Prompt 1
In the passage on the history of Cervera, rewrite the portion that begins at the words "Charles II, the" and stops after "of both sides.", renaming "Crown of Aragon" as "Aragonese Crown" throughout.
Prompt 2
According to the passage on the history of Cervera, in what year was the university relocated to Barcelona?

Charles II, the last Spanish king from the house of Austria, died in 1700, and in his will he designated Philip V as his heir. The new king, with the name of Philip V, was accepted in the kingdom of Castile, as well as in Crown of Aragon.
England, which was at the head of the opposing nations proposed Charles VI as the heir of the Spanish throne and in 1702 a European war started (the War of the Spanish Succession). An appropriate diplomatic intervention could make the Crown of Aragon finally give support to Charles VI. In Cervera, there were people in favour of both sides.

When the war was finished, Cervera, which had been destroyed, decided to give support to the ones who were governing (the Bourbons) and sent two ambassadors to the Courts with the mission to persuade the ministers of Philip V of his absolute support, with the goal to obtain some logical compensation and in one of their 30 requests, they requested one university like the one in the city of Lleida. Philip V, then, built the University of Cervera and closed the rest (the Nueva Planta decrees). The creation of the university gave an economic boost to the town, basically (among other reasons) because students lodged in the town.

=== Decay and prosperity ===
In 1842 the university was relocated to Barcelona, which portended an important economic loss.
However, when train service arrived in the town in 1860 along with improvements to some public services (such as the water supply) and as the establishment of some industries and an important wine trade, there was an improvement in the local economy.
When the Phylloxera arrived, this caused a lot of people with vineyards to go bankrupt, due to a major crisis with the Cervera wine trade, which recovered somewhat with the creation of the Sindicat Agrícola (1919).

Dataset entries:
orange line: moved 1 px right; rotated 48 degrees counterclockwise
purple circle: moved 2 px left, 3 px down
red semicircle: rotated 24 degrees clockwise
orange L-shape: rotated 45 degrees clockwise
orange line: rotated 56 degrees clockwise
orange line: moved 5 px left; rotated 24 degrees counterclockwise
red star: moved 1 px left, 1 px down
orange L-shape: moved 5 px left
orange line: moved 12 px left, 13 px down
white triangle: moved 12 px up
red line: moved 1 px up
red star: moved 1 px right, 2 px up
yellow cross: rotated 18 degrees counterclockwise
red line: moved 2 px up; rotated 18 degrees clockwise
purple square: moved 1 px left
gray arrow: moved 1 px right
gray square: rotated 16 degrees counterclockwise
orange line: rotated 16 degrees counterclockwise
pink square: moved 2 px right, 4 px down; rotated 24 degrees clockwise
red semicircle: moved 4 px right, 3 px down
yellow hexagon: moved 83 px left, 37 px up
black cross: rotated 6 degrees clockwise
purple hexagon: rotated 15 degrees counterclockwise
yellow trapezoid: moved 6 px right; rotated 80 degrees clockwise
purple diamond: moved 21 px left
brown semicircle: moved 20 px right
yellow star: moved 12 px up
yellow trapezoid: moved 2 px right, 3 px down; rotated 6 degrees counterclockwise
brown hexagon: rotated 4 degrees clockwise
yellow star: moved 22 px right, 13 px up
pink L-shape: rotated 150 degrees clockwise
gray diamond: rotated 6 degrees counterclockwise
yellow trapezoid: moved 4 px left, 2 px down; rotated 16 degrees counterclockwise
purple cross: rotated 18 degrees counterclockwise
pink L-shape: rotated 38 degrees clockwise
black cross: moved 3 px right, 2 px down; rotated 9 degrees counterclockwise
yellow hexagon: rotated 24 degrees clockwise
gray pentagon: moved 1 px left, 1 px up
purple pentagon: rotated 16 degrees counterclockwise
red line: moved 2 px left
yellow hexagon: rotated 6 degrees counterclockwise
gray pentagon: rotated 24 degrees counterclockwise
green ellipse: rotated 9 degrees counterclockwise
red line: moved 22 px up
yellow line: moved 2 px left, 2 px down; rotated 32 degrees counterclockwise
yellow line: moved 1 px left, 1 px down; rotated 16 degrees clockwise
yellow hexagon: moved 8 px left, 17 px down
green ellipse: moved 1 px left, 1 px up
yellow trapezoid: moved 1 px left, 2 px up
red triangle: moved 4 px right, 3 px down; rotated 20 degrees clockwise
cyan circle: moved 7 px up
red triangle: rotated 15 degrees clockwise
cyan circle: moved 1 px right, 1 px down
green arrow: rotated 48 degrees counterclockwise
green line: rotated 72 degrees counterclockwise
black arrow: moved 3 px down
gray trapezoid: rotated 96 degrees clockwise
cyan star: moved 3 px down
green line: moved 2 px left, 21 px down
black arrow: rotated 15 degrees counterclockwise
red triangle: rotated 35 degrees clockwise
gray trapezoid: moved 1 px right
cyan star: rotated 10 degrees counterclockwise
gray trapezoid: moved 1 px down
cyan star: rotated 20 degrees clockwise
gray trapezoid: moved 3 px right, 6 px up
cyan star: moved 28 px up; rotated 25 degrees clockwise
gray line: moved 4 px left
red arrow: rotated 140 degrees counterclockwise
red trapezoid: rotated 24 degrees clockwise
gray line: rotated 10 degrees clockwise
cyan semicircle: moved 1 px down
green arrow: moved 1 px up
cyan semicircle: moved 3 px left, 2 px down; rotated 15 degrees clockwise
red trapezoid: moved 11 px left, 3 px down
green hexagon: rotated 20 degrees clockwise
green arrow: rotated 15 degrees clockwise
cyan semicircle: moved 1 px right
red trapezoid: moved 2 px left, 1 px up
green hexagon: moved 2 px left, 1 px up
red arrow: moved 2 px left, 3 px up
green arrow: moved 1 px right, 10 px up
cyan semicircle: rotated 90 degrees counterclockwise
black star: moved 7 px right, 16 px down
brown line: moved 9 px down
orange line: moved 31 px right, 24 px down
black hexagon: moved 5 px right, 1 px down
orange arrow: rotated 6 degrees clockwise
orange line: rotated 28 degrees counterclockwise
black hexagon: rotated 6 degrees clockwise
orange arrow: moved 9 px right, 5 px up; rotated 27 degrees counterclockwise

Response 1
Charles II, the last Spanish king from the house of Austria, died in 1700, and in his will he designated Philip V as his heir. The new king, with the name of Philip V, was accepted in the kingdom of Castile, as well as in Aragonese Crown.
England, which was at the head of the opposing nations proposed Charles VI as the heir of the Spanish throne and in 1702 a European war started (the War of the Spanish Succession). An appropriate diplomatic intervention could make the Aragonese Crown finally give support to Charles VI. In Cervera, there were people in favour of both sides.

Response 2
1842